Leave a Question or Comment About this Topic

  • Angela says:

    Sadly, especially for many who are on Social Security, if you have no taxable income, the MCC tax credit does not help. So you must have at least some taxable income for the MCC credit to work for you. I see this is briefly mentioned in the article, but it’s worth mentioning again.

  • Mary says:

    Once you purchase your home and get your MCC is there a special Tax preparer that you need to go to? So basically does all Taxes Preparer know what to do with the MCC?

    • Scott Schang says:

      You do not need a special tax preparer. You should be able to just present your tax preparer with your MCC documentation and they will know what to do. If they do not, I would find another tax preparer! Hope this helps?

  • Marcy says:

    What if I sell my home after 3 years? after 2 years? Do I have to pay any of the credit back? Marcy

    • Scott Schang says:

      Hi Marcy, it is not uncommon for there to be a “repay period” that would require a portion of the credit be paid back if you sell. You will have to check the guidelines for any MCC that you have access to. Do you have an MCC now? Or are you thinking of buying a home and using an MCC?

  • Annoynmous says:

    In the event the MCC tax credit reduces your total deductions below the standard deduction limits ($12,000 for individuals) are you able to elect the standard deduction and still claim the MCC credit?

    • Scott Schang says:

      Yes, an MCC is NOT a tax deduction, it is a tax Credit. For example, if your $12,000 standard deduction exceeds your itemized deductions (mortgage interest, state and local taxes), then you could use your standard deduction, and you would still have a tax credit to offset your remaining tax liability. Does this make sense?

      • Annoynmous says:

        Yes, that makes sense. I didn’t know if the IRS would see it as “double dipping”. In a sense, reducing your itemized deductions to earn this MCC, but then claim standard deduction. I see it as a win-win!

  • Elizabeth Smith says:

    I am a first time home buyer and purchased almost a year ago this spring. I currently have a loan for my house through my local bank. I have a 3 year ARM loan. I was wondering if I qualify for for the MCC tax credit and if I do how do I go about receiving it?

    • Scott Schang says:

      Hi Elizabeth, the MCC tax credits that I have access to in California require that you apply for the tax credit at the time you purchase your first home. We are unable to apply for an MCC tax credit after you’ve already bought the home.

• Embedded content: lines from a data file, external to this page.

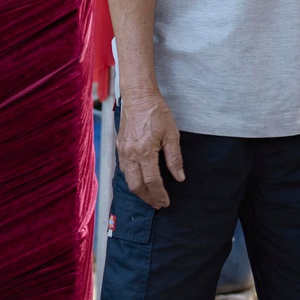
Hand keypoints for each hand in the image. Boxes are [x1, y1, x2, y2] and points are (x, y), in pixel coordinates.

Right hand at [116, 89, 185, 209]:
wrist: (138, 96)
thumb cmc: (156, 112)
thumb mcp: (171, 134)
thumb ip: (175, 158)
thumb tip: (179, 177)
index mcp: (144, 151)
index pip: (152, 181)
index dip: (160, 194)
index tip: (166, 202)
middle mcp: (130, 154)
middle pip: (136, 185)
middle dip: (147, 198)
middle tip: (158, 204)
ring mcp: (123, 150)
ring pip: (127, 179)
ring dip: (139, 190)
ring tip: (150, 195)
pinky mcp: (119, 146)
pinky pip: (123, 169)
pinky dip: (132, 179)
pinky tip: (140, 180)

      I would suggest finding the MCC tax credit program available to you in your City, County or State, and see if they have a grace period following the purchase that would allow for you to apply for the tax credit after the purchase.

      Hope this helps?

      • Krish says:

        Where & how to apply for Mortgage Credit Certificate

        • Scott Schang says:

          Hi Krish,

          You lender will typically be the one to initiate the Mortgage Credit Certificate paperwork at the time of the purchase of your first home. You can research on your own to find out where to get an MCC. It can be offered by the City, County, or State. The first step would be to ask your loan officer. You may also find that some lenders do not offer the MCC program, so you may have to find the right lender.

          If you would like help finding someone that is familiar with this program, feel free to shoot me an email to scott@findmywayhome.com and let me know where you’re buying. I’ll do my best to introduce you to someone that has experience.

          Hope this helps?

          • Elvira says:

            I purchased a home with my daughter. can we both we the MCC credit? We file separately.

          • Scott Schang says:

            Hi Elvira, this is actually a tax question, and you should consult both the City/County that you received the MCC from, and your tax preparer. It is unlikely that both of you would be able to take 100% of the tax credit, and I am not even completely sure if you can “split” the credit. It may depend on how you applied for the MCC at the time.

            I know this isn’t an exact answer, but I hope it gets you pointed in the right direction.